É evidente que acontece, até porque cada magistrado tem a sua maneira de trabalhar, sem prejuízo da uniformização de procedimentos, mas também há a pressão dos números. É trabalhar muito e depressa e isso, por vezes, é inimigo de se reunir no inquérito a prova suficiente e bastante para sustentar a acusação que depois é deduzida. Mas, cada vez mais há preocupação em reunir a prova mais sólida possível para aguentar aquela acusação. O nosso sistema processual penal é o que é, ou seja a prova produzida no inquérito, por regra, não vale em julgamento. Tem que se voltar a produzir. Numa das últimas reformas do Código de Processo Penal passou a ser permitido confrontar a pessoa com as declarações proferidas na inquirição perante o magistrado do MP, se houver discrepâncias com o que é dito no julgamento. Outra coisa muito importante é que as declarações do arguido, feitas na presença do magistrado do MP e de um defensor valem como prova no julgamento. É já um avanço.

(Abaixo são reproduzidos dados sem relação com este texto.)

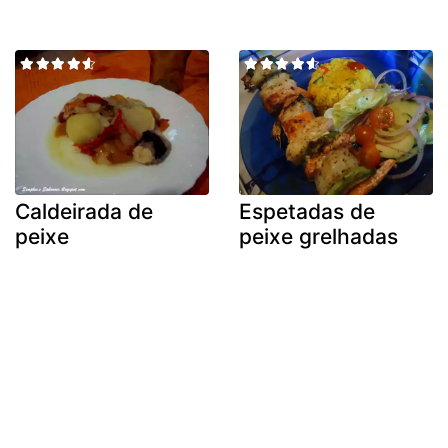
Caldeirada de
Espetadas de
peixe
peixe grelhadas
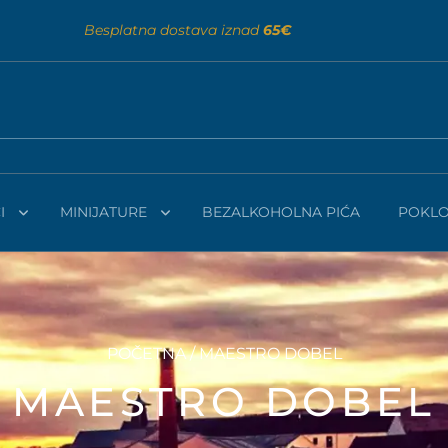
Besplatna dostava iznad
65€
I
MINIJATURE
BEZALKOHOLNA PIĆA
POKLO
POČETNA
/ MAESTRO DOBEL
MAESTRO DOBEL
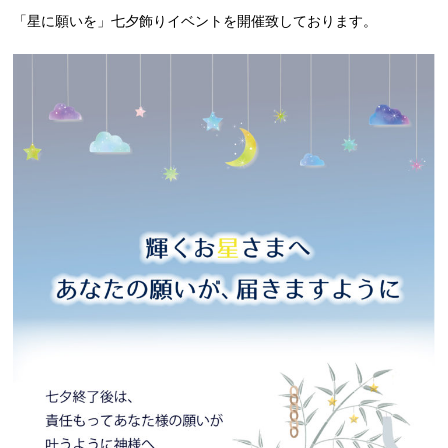
「星に願いを」七夕飾りイベントを開催致しております。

De que forma o MP tem contribuído para o melhoramento do sistema judicial?
Digo com muito apreço que o MP é o motor de mudança de muitas coisas, não só por via dos recursos, mas também pela sua acção na mudança de mentalidades. A maneira como o MP olha actualmente para a violência doméstica é muito diferente daquela como olhava há cinco anos. Isso significou um esforço de mudança também da sua perspectiva. O MP tem também que tentar mudar a mentalidade do julgador, porque ainda vemos muita desvalorização da violência doméstica nas condenações: na ausência delas, na alteração da qualificação jurídica, em que o crime de violência doméstica passa a ofensa ou outro. Tenho posto algum empenho nisso e ainda me vou empenhar mais para uma melhor articulação entre os inquéritos e o julgamento. Se essa articulação for mais estreita, as acusações vão tendencialmente melhorar, não redundarão em absolvições e não haverá alterações da qualificação.
Será possível a transmissão de julgamentos mais mediáticos como por exemplo o que sucedeu na decisão da instrução do caso Marquês?
Em tese não vejo porque não. Claro que tem de ser avaliado em cada processo. Contribuiria para que as pessoas percebessem melhor o que se passa. Quando perguntam aos cidadãos como funciona um tribunal e o que faz o MP, pensa-se no modelo que vemos nas séries americanas, o que é errado. A transmissão de alguns julgamentos, não em massa porque isso banalizaria e não traria credibilidade nem dignidade à função judicial, contribuiria para as pessoas perceberem melhor o que é que se passa, como se passa e reforçaria a confiança do cidadão nos tribunais.